Crispus Nyaga

Crispus Nyaga is a Nairobi-based trader and analyst. He started trading more than 7 years ago as a student. He has published in several reputable websites like The Street, Benzinga, and Seeking Alpha. He focuses mostly on G20 currencies, commodities like Crude oil and Gold, and European and American large-cap companies.

This week, the US dollar index has been one of the worst-performing currencies in the G7 as shown on the chart below. The dollar index has declined from the high of $97.10 to a low of $96.32. This article will explain the top reasons why traders are selling the US dollar.

First, the main reason is that the Federal Reserve has signaled that it will cut interest rates. This change in policy started shortly after the December meeting, where the official sounded relatively hawkish. They expected to hike interest rates two times this year. However, while the US economy did well in the first quarter, there are signs that the economy is weakening. Investors expect the economy to have grown by just 1.8% in the second quarter, which is the weakest it has grown since 2017.

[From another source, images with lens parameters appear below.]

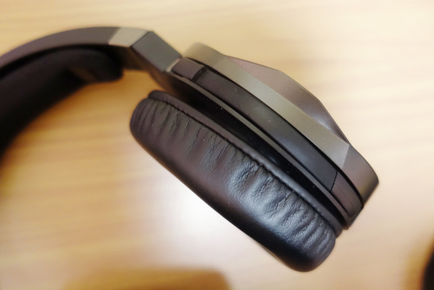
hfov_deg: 71.5
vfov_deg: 51.3
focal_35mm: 25
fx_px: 301
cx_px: 215
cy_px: 143
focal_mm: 8.8
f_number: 1.8
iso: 640
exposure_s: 1/30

In the past few months, the numbers from the US have not been good. The new home sales numbers have been disappointing. In June, data from the Census Bureau showed that new home sales rose by 626k. This was the third straight month of declines, and the lowest level since March of this year. On trade, the US trade deficit has continued to widen as Donald Trump continues with his trade wars. In May, the trade deficit rose by more than $70 billion. This increased by more than $74.5 billion in June.

While Donald Trump has added more tariffs on Chinese goods, the reality is that most manufacturers are leaving China for other low-cost countries in Asia like Vietnam and Indonesia. As a result, US manufacturing has not improved. In fact, a number of large companies like Apple and General Motors have announced their plans to leave the country for other projects.

While the jobs numbers released this month were better than expected, the reality is that wages have remained being low. In addition, many companies have announced rounds of layoffs.

Meanwhile, other countries that form the dollar index are not doing well either. In the UK, the country is facing a number of challenges, including the uncertainty over Brexit. However, this week, the sterling was among the best-performing currencies in the basket that make the dollar index. In Japan, the yen has been strengthening as investors expect that the BOJ will move to tweak interest rates in the next one year. The Australian dollar rose sharply, driven by the recent trend in the labor market. In June, the economy created more than 21k jobs and the unemployment rate remained unchanged. In Canada, the loonie strengthened as investors expect the BOC to leave rates unchanged as the Fed raises rates.

As shown below, the dollar index has dropped sharply in the past few days. This price is below the 21-day and 42-day moving averages. The RSI has moved from the oversold level of 24 to above 42. The index has started to move higher in the past few sessions. There is a likelihood that the pair will continue moving to a high of 96.7.